I don't think so. (1) might even be the most common type of all code. This is code that gets a path from user input, from a config file, from a database etc. and then does things with it, typically including passing it to type (2) code and potentially getting a path back from there too.
(2b) Code that wants to support different types of paths such as str, bytes or pathlib objects. This includes os.path.*, os.scandir, and various other standard library code. Presumably there is also third-party code that does the same. These functions may want to preserve the str-ness or bytes-ness of the paths in case they return paths, as the stdlib now does. But new code may even want to return pathlib objects when they get such objects as inputs. Hold on. None of the discussion I've seen has included any way to specify how to construct a new object representing a different path other than the ones passed in. Surely you're not suggesting type(a)(b).
That's right. This protocol is not solving the issue of returning 'rich' path objects. It's solving the issue of passing those objects to lower-level functions or to interact with other 'rich' path types. What I meant by this is that there may be code that does want to do type(a)(b), which is out of our control. Maybe I should not have mentioned that.
Also, how does DirEntry fit in with any of this?
os.scandir + DirEntry are one of the many things in the stdlib that give you pathnames of the same type as those that were put in.
This is the duck-typing or polymorphic code we have been talking about. Code of this type (2b) may want to avoid implicit conversions because it makes the life of code of the other types more difficult. As long as the type it returns is still a path/bytes/str (and therefore can be accepted when the caller passes it somewhere else) what's the problem?

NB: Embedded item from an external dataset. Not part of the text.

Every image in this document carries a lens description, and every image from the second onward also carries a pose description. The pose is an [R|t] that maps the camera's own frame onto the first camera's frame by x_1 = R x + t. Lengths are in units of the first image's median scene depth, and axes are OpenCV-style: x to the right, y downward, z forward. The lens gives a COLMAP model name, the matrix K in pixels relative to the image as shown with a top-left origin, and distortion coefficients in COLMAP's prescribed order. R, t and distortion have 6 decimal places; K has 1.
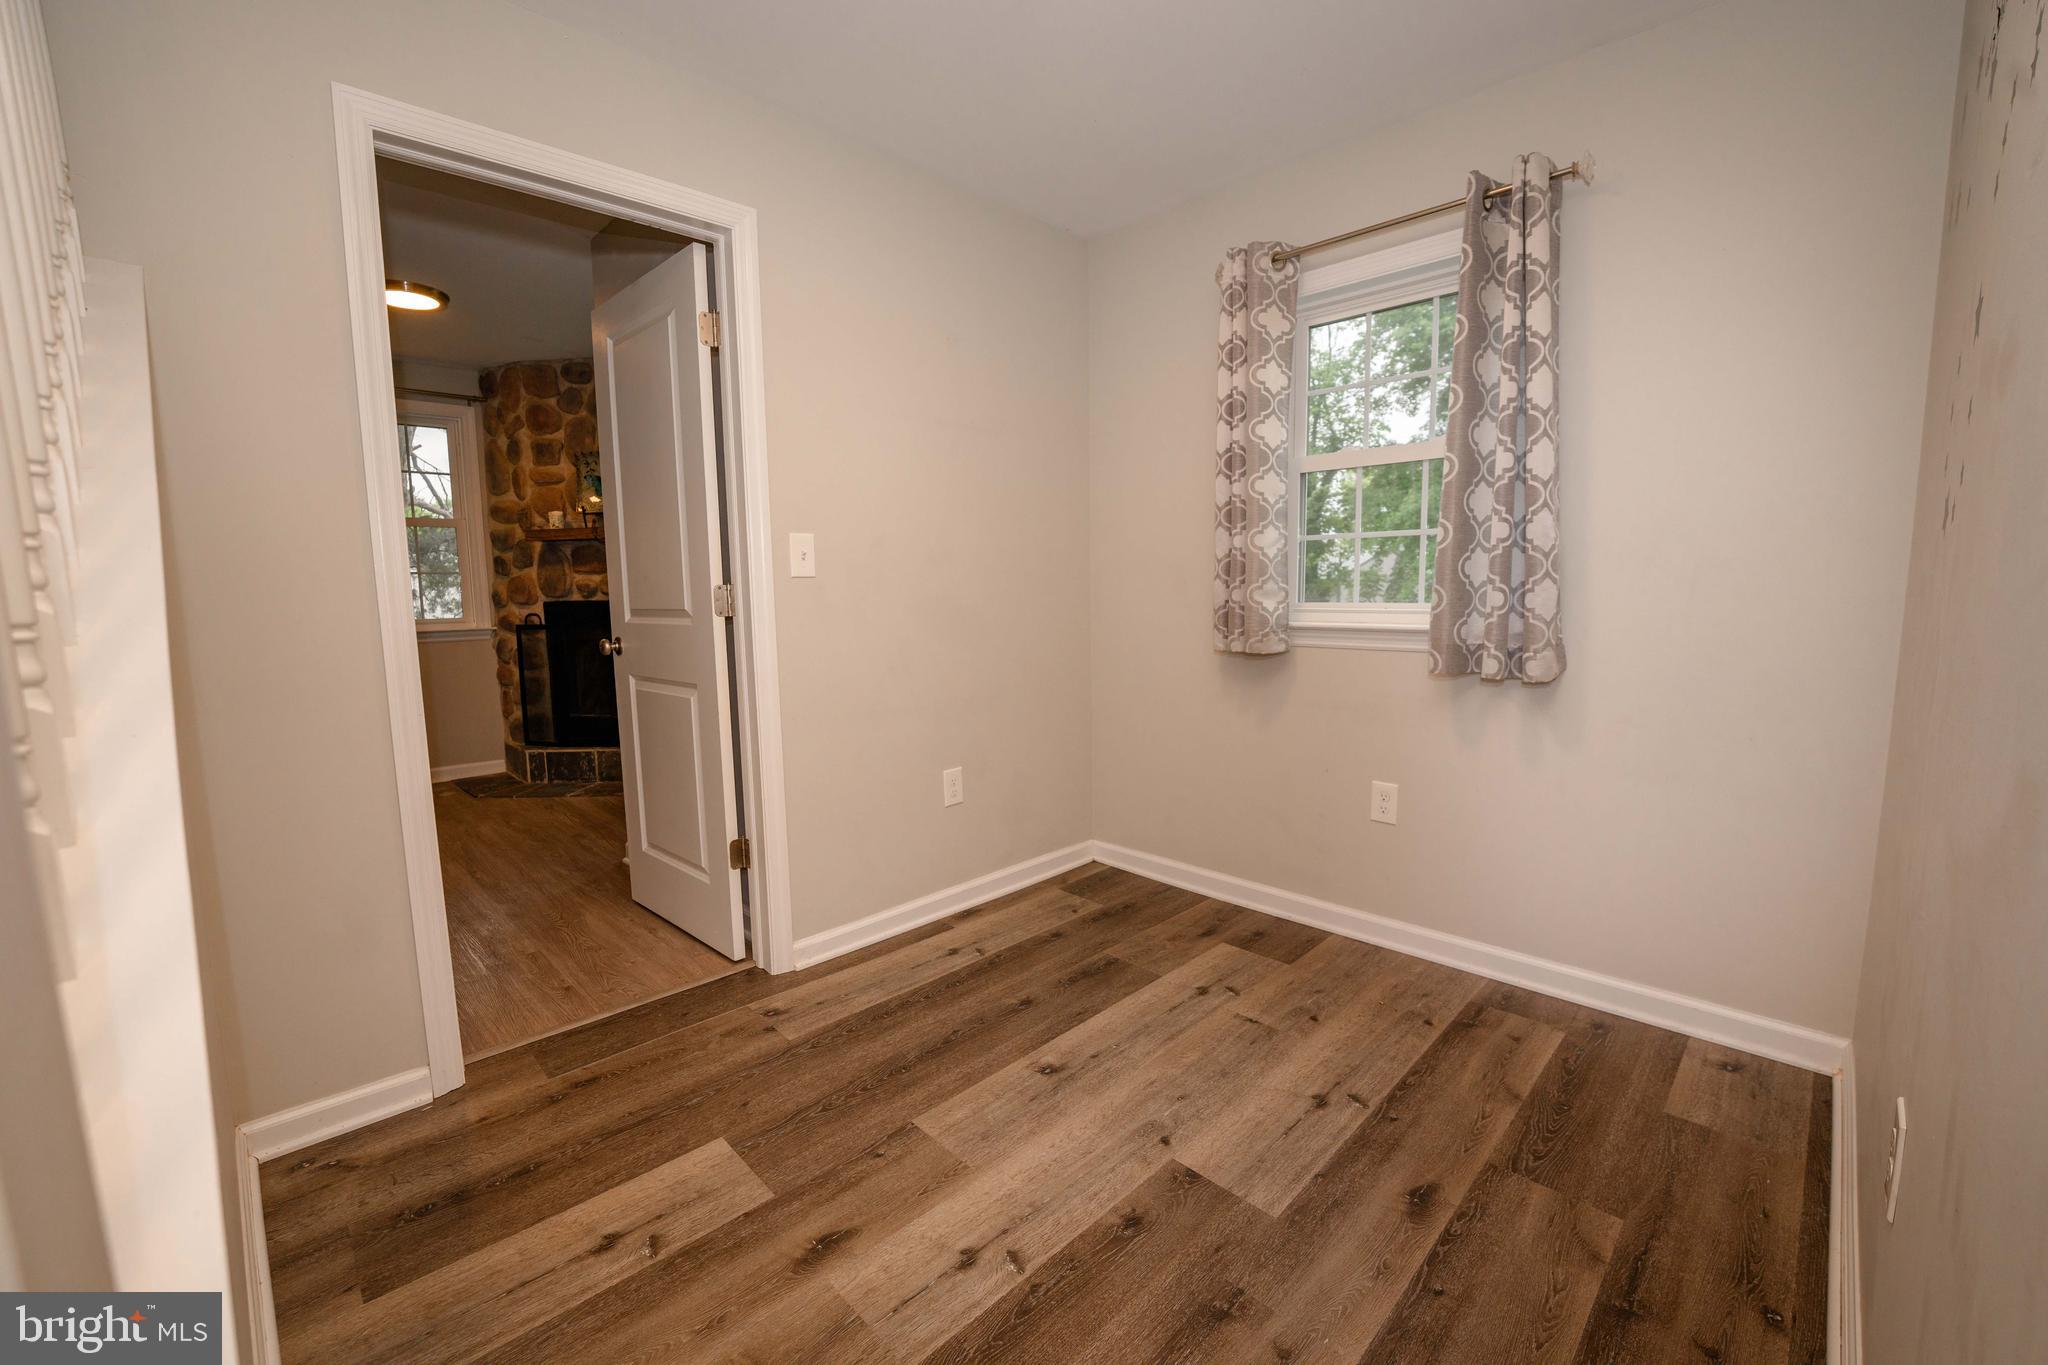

No, because not all paths are passed to the function that does the implicit conversion, and then when for instance os.path.joining two paths of a differenty type, it raises an error.
In other words: Most non-library code (even library code?) deals with one specific type and does not want implicit conversions to other types. Some code (2b) deals with several types and, at least in the stdlib, such code returns paths of the same type as they are given, which makes said "most non-library code" happy, because it does not force the programmer to think about type conversions.
(Then there is also code that explicitly deals with type conversions, such as os.fsencode and os.fsdecode.)